Colombian leader cites his accord with rebels as paradigm for ending civil wars worldwide

21 September 2016

A year after pledging to return to the United Nations General Assembly to announce the end of a 52-years-long civil war that has killed more than 220,000 people and victimized over eight million more, Colombian President Juan Manuel Santos today mounted the self-same podium to declare his nation finally at peace with an accord that can serve as a precedent for the rest of the world.

“The bells of peace are ringing in Colombia and their echo is heard by all nations represented in

this room,” he told the Assembly on the second day of its annual general debate, citing the final accord reached in August between his Government and the Revolutionary Armed Forces of Colombia (FARC-EP).

“Colombia gives hope to the world that it is possible to achieve the dream of peace when there is will and commitment,” he said.

“After more than half a century of internal armed conflict, I come back to the United Nations today, on the International Day of Peace, to announce, with all the strength of my voice and of my heart: the war in Colombia has ended,” he added, painting the enormous benefits that will accrue from exchanging bullets for ballots and devoting all resources to national development.

After a plebiscite on 2 October, FARC guerrillas will surrender their arms to a UN observer mission over a six-month period and become a political movement, with their weapons melted down to become three monuments to peace: one at the UN in New York, one in Cuba where the peace negotiations took place, and third in Colombia.

“These monuments will remind us that the bullets are behind us and the construction of a new and better country has begun,” Mr. Santos said. “The last and oldest armed conflict in the Western Hemisphere has come to an end. America, the vast American continent, with all of its islands, from Patagonia to Alaska, is now a zone of peace.”

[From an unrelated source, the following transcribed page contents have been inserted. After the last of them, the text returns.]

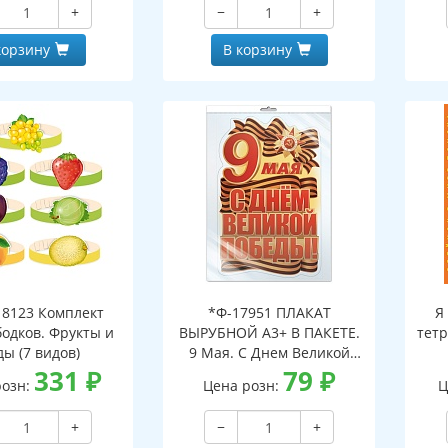
+
−
+
корзину
В корзину
8123 Комплект
*Ф-17951 ПЛАКАТ
Я
бодков. Фрукты и
ВЫРУБНОЙ А3+ В ПАКЕТЕ.
тетр
ды (7 видов)
9 Мая. С Днем Великой
331
₽
Победы! (двухсторонний,
79
₽
розн:
Цена розн:
Ц
ВД-лак, в индивидуальной
упаковке, с европодвесом
+
−
+
и клеевым клапаном)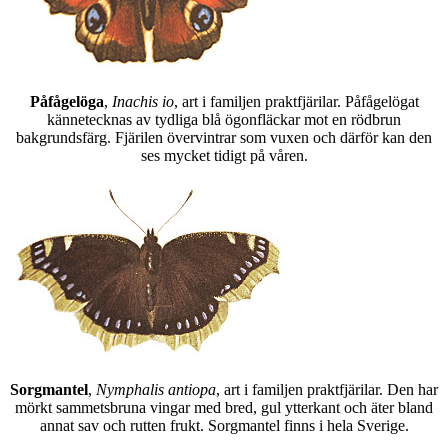
Påfågelöga
,
Inachis io
, art i familjen praktfjärilar. Påfågelögat
kännetecknas av tydliga blå ögonfläckar mot en rödbrun
bakgrundsfärg. Fjärilen övervintrar som vuxen och därför kan den
ses mycket tidigt på våren.
Sorgmantel
,
Nymphalis antiopa
, art i familjen praktfjärilar. Den har
mörkt sammetsbruna vingar med bred, gul ytterkant och äter bland
annat sav och rutten frukt. Sorgmantel finns i hela Sverige.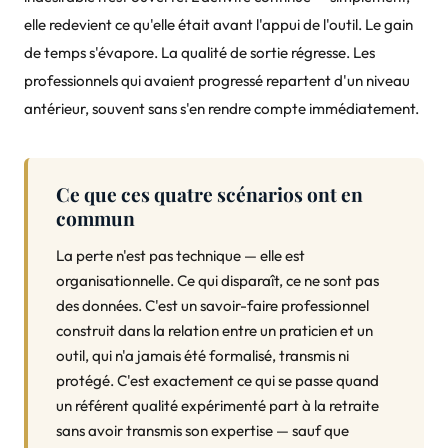
elle redevient ce qu'elle était avant l'appui de l'outil. Le gain
de temps s'évapore. La qualité de sortie régresse. Les
professionnels qui avaient progressé repartent d'un niveau
antérieur, souvent sans s'en rendre compte immédiatement.
Ce que ces quatre scénarios ont en
commun
La perte n'est pas technique — elle est
organisationnelle. Ce qui disparaît, ce ne sont pas
des données. C'est un savoir-faire professionnel
construit dans la relation entre un praticien et un
outil, qui n'a jamais été formalisé, transmis ni
protégé. C'est exactement ce qui se passe quand
un référent qualité expérimenté part à la retraite
sans avoir transmis son expertise — sauf que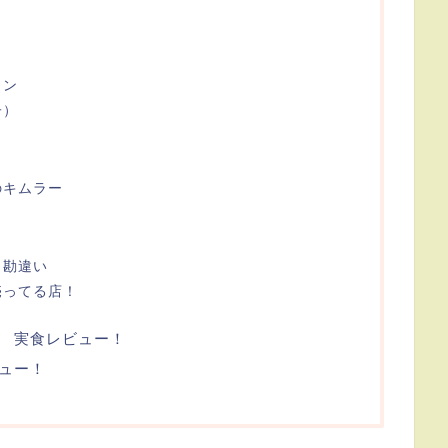
メン
子）
のキムラー
と勘違い
売ってる店！
 実食レビュー！
ュー！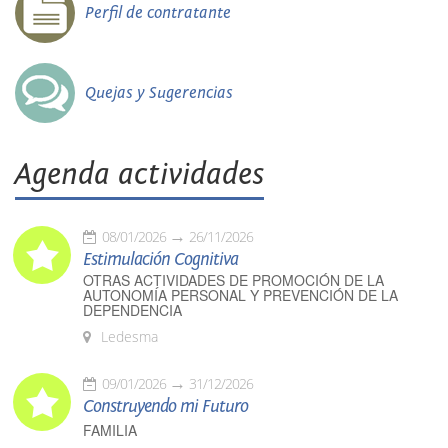
Perfil de contratante
Quejas y Sugerencias
Agenda actividades
08/01/2026
26/11/2026
Estimulación Cognitiva
OTRAS ACTIVIDADES DE PROMOCIÓN DE LA
AUTONOMÍA PERSONAL Y PREVENCIÓN DE LA
DEPENDENCIA
Ledesma
09/01/2026
31/12/2026
Construyendo mi Futuro
FAMILIA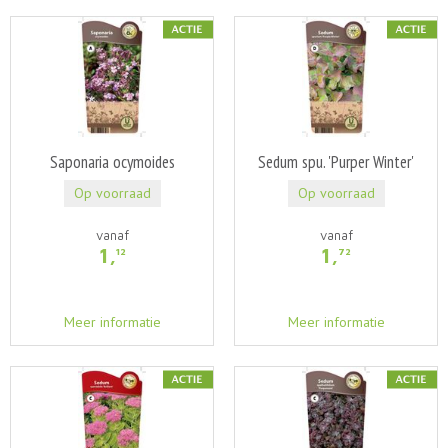
Saponaria ocymoides
Sedum spu. 'Purper Winter'
Op voorraad
Op voorraad
vanaf
vanaf
1
,
1
,
12
72
Meer informatie
Meer informatie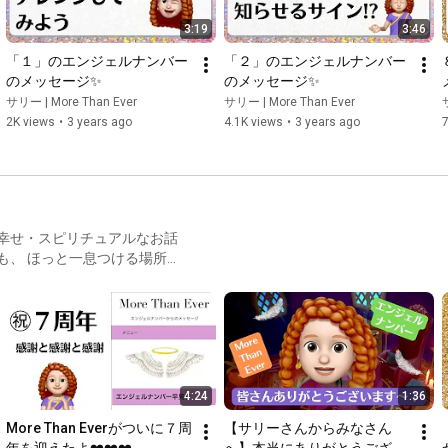
3:19
3:46
「１」のエンジェルナンバー
「２」のエンジェルナンバー
のメッセージ✨
のメッセージ✨
サリー | More Than Ever
サリー | More Than Ever
2K views
•
3 years ago
4.1K views
•
3 years ago
7
とめています☕✨
4:24
1:36
More Than Everがついに７周
【サリーさんからみなさん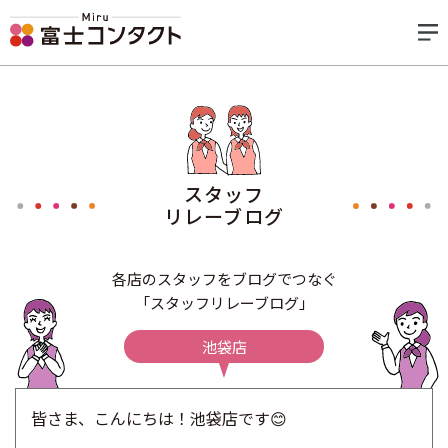
スタッフ
リレーブログ
各店のスタッフをブログでつなぐ
「スタッフリレーブログ」
池袋店
皆さま、こんにちは！池袋店です😊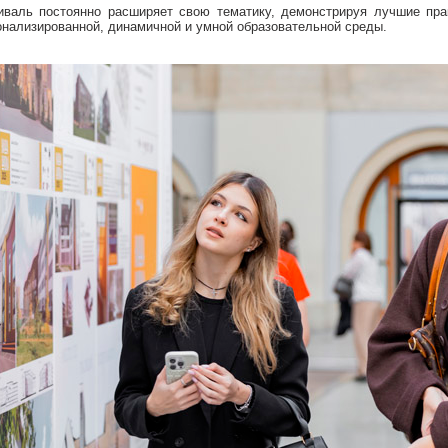
иваль постоянно расширяет свою тематику, демонстрируя лучшие пра
онализированной, динамичной и умной образовательной среды.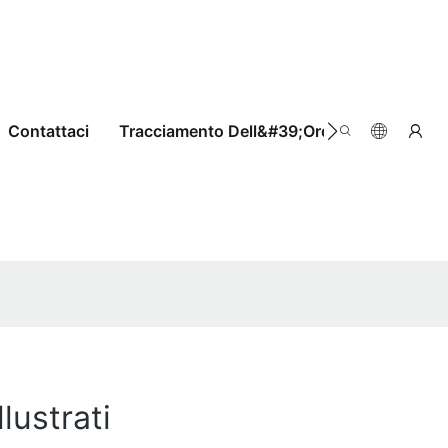
Contattaci
Tracciamento Dell&#39;ordine
lustrati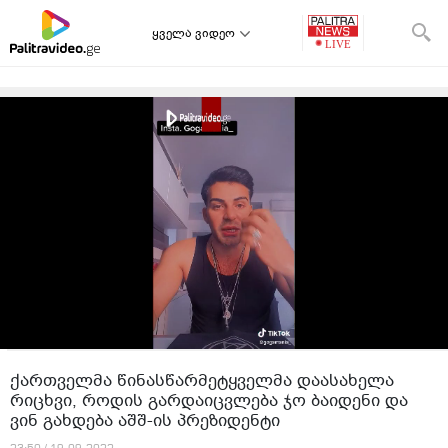
ყველა ვიდეო
ქართველმა წინასწარმეტყველმა დაასახელა
რიცხვი, როდის გარდაიცვლება ჯო ბაიდენი და
ვინ გახდება აშშ-ის პრეზიდენტი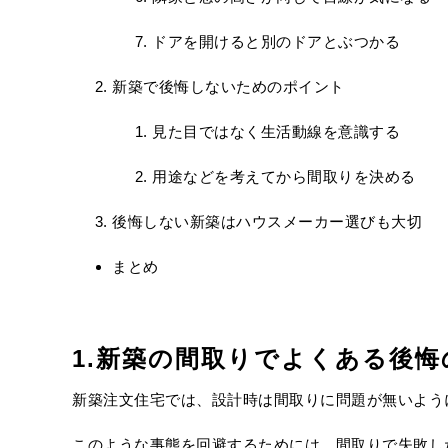
ドアを開けると別のドアとぶつかる
新築で後悔しないためのポイント
見た目ではなく生活動線を意識する
用途などを考えてから間取りを決める
後悔しない新築はハウスメーカー選びも大切
まとめ
1.新築の間取りでよくある後悔
新築注文住宅では、設計時は間取りに問題が無いよう
このような事態を回避するためには、間取りで失敗し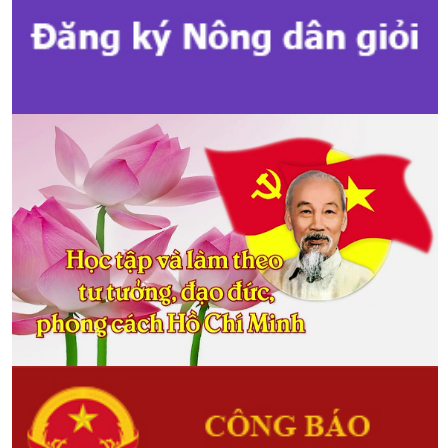
2025 - 2030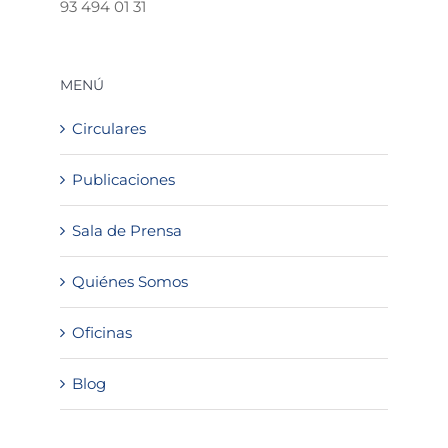
93 494 01 31
MENÚ
Circulares
Publicaciones
Sala de Prensa
Quiénes Somos
Oficinas
Blog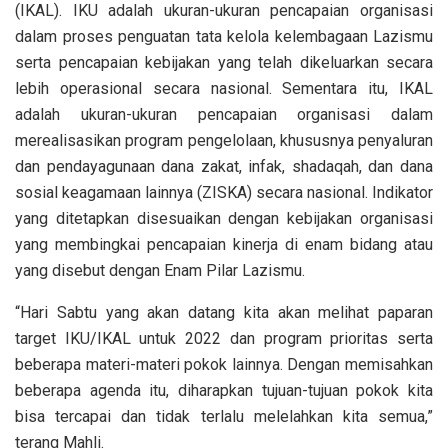
(IKAL). IKU adalah ukuran-ukuran pencapaian organisasi
dalam proses penguatan tata kelola kelembagaan Lazismu
serta pencapaian kebijakan yang telah dikeluarkan secara
lebih operasional secara nasional. Sementara itu, IKAL
adalah ukuran-ukuran pencapaian organisasi dalam
merealisasikan program pengelolaan, khususnya penyaluran
dan pendayagunaan dana zakat, infak, shadaqah, dan dana
sosial keagamaan lainnya (ZISKA) secara nasional. Indikator
yang ditetapkan disesuaikan dengan kebijakan organisasi
yang membingkai pencapaian kinerja di enam bidang atau
yang disebut dengan Enam Pilar Lazismu.
“Hari Sabtu yang akan datang kita akan melihat paparan
target IKU/IKAL untuk 2022 dan program prioritas serta
beberapa materi-materi pokok lainnya. Dengan memisahkan
beberapa agenda itu, diharapkan tujuan-tujuan pokok kita
bisa tercapai dan tidak terlalu melelahkan kita semua,”
terang Mahli.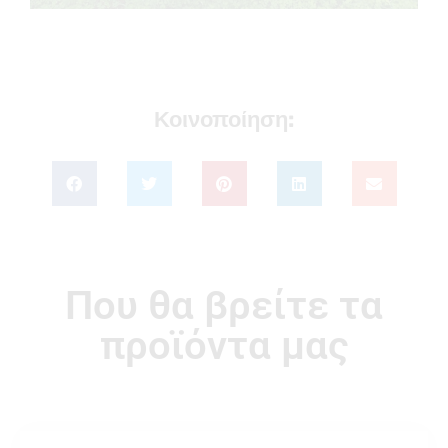
Κοινοποίηση:
Που θα βρείτε τα
προϊόντα μας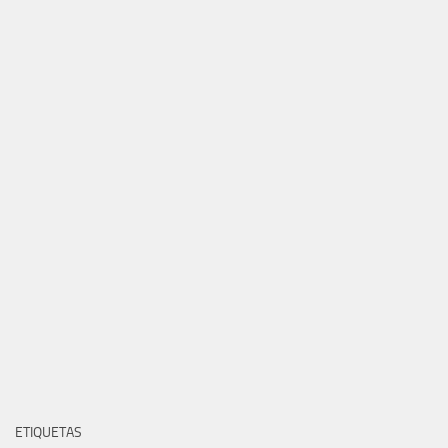
ETIQUETAS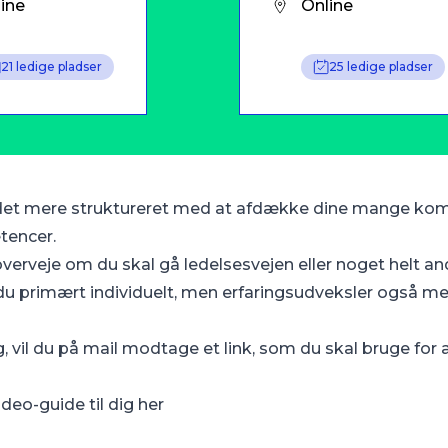
ine
Online
21 ledige pladser
25 ledige pladser
bejdet mere struktureret med at afdække dine mange ko
tencer.
, overveje om du skal gå ledelsesvejen eller noget helt an
du primært individuelt, men erfaringsudveksler også m
 vil du på mail modtage et link, som du skal bruge for a
deo-guide til dig
her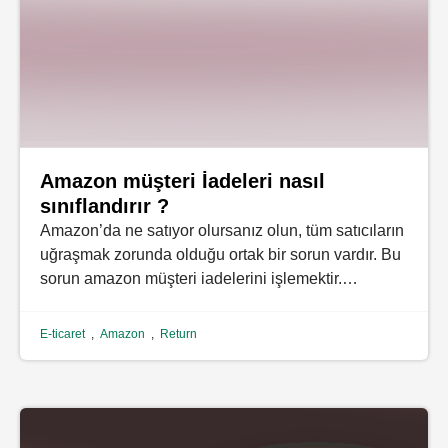
Amazon müşteri İadeleri nasıl
sınıflandırır ?
Amazon’da ne satıyor olursanız olun, tüm satıcıların
uğraşmak zorunda olduğu ortak bir sorun vardır. Bu
sorun amazon müşteri iadelerini işlemektir.…
E-ticaret
,
Amazon
,
Return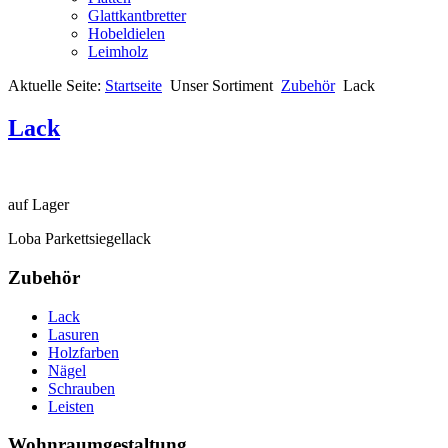
Glattkantbretter
Hobeldielen
Leimholz
Aktuelle Seite:
Startseite
Unser Sortiment
Zubehör
Lack
Lack
auf Lager
Loba Parkettsiegellack
Zubehör
Lack
Lasuren
Holzfarben
Nägel
Schrauben
Leisten
Wohnraumgestaltung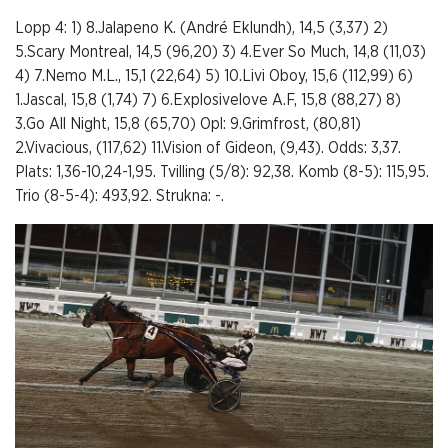
Lopp 4: 1) 8.Jalapeno K. (André Eklundh), 14,5 (3,37) 2)
5.Scary Montreal, 14,5 (96,20) 3) 4.Ever So Much, 14,8 (11,03)
4) 7.Nemo M.L., 15,1 (22,64) 5) 10.Livi Oboy, 15,6 (112,99) 6)
1.Jascal, 15,8 (1,74) 7) 6.Explosivelove A.F, 15,8 (88,27) 8)
3.Go All Night, 15,8 (65,70) Opl: 9.Grimfrost, (80,81)
2.Vivacious, (117,62) 11.Vision of Gideon, (9,43). Odds: 3,37.
Plats: 1,36-10,24-1,95. Tvilling (5/8): 92,38. Komb (8-5): 115,95.
Trio (8-5-4): 493,92. Strukna: -.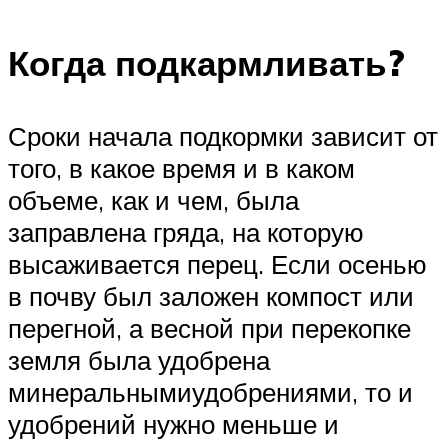
Когда подкармливать?
Сроки начала подкормки зависит от
того, в какое время и в каком
объеме, как и чем, была
заправлена гряда, на которую
высаживается перец. Если осенью
в почву был заложен компост или
перегной, а весной при перекопке
земля была удобрена
минеральнымиудобрениями, то и
удобрений нужно меньше и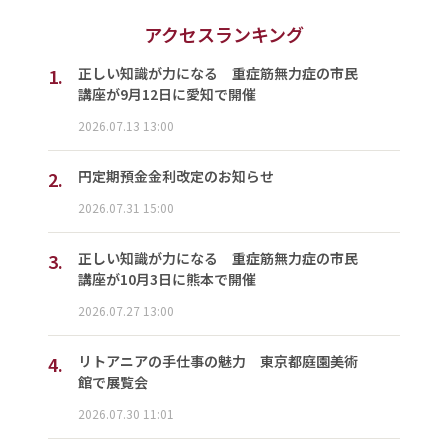
アクセスランキング
1.
正しい知識が力になる 重症筋無力症の市民
講座が9月12日に愛知で開催
2026.07.13 13:00
2.
円定期預金金利改定のお知らせ
2026.07.31 15:00
3.
正しい知識が力になる 重症筋無力症の市民
講座が10月3日に熊本で開催
2026.07.27 13:00
4.
リトアニアの手仕事の魅力 東京都庭園美術
館で展覧会
2026.07.30 11:01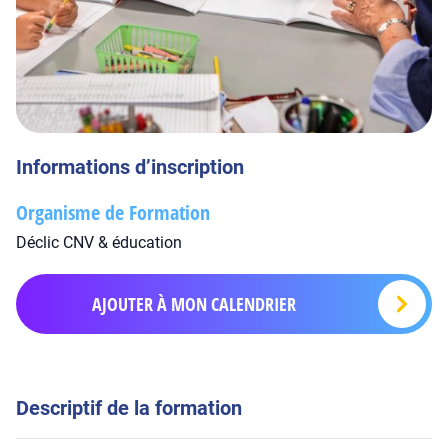
Informations d’inscription
Organisme de Formation
Déclic CNV & éducation
AJOUTER À MON CALENDRIER
Descriptif de la formation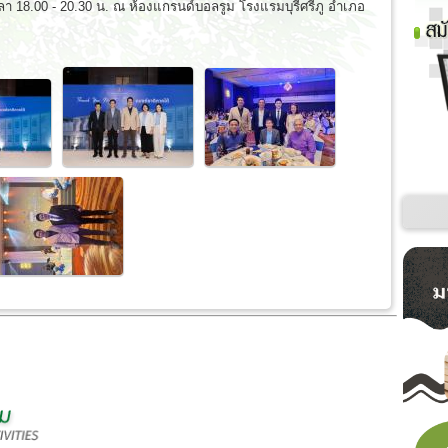
เวลา 18.00 - 20.30 น. ณ ห้องแกรนด์บอลรูม โรงแรมบุรีศรีภู อำเภอ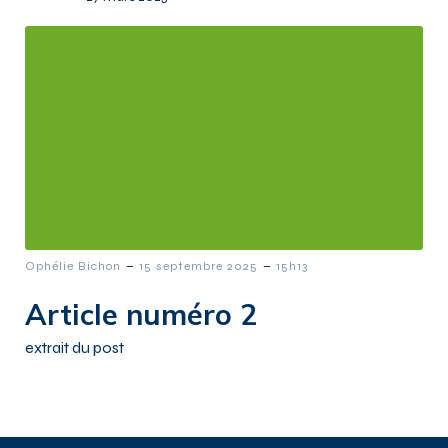
-
-
Ophélie Bichon
15 septembre 2025
15h13
Article numéro 2
extrait du post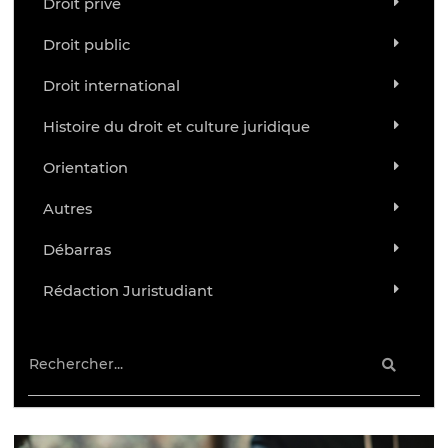
Droit privé
Droit public
Droit international
Histoire du droit et culture juridique
Orientation
Autres
Débarras
Rédaction Juristudiant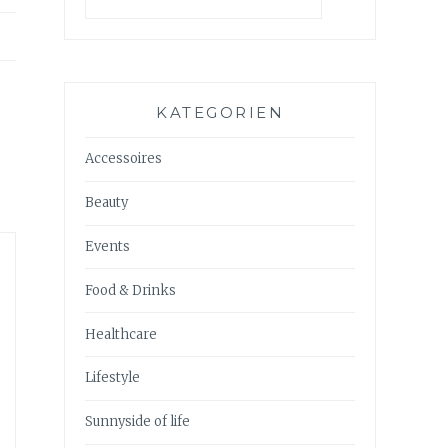
KATEGORIEN
Accessoires
Beauty
Events
Food & Drinks
Healthcare
Lifestyle
Sunnyside of life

The accord not only guarantees FARC participation in politics but gives greater guarantees to the opposition, to strengthening democracy and the electoral system, improving the lives of poor people, and granting access to land to those who do not have it or who lost it because of the war.

“The main characteristic of this peace process is that it focused on the protection and the guarantee of the rights of victims: the rights to truth, to justice, to reparation and to non-repetition,” Mr. Santos said, citing such mechanisms as a truth commission, while those responsible for the most serious crimes will be judged and punished.

“This is the first time in the history of the resolution of armed conflicts in the world that a Government and an illegal armed group agree on a transitional justice to submit to through an agreement and not through external imposition,” he added.

He noted that drug trafficking has fuelled war in Colombia and around the world and FARC will now cooperate in combatting the scourge, ensuring great benefits for the environment.

“The substitution of illegal crops with legal crops will end the deforestation caused by planting coca,” he said.

“A new Colombia greets the international community today, a Colombia full of hope. A Colombia that, without a war, is ready to reach its highest potential and to be a positive factor in the global context,” he concluded.

“A Colombia where the resources that used to finance war will now be geared towards education, health and security for its citizens […] I can say today, in this history-filled halt, that we have delivered, to Colombians and to the whole world. Colombia is turning the page and ending the chapter of war to start writing the chapter of peace. This is what we wish for the rest of the planet,” he declared.

President Santos is among the many leaders who will address the general debate of 71st General Assembly. The Assembly's high-level segment opened this year with the adoption Monday of the New York Declaration as the outcome of the first-ever UN Summit for Refugees and Migrants. Made up of all the 193 Member States of the United Nations, the Assembly provides a forum for multilateral discussion of international issues covered by the UN Charter.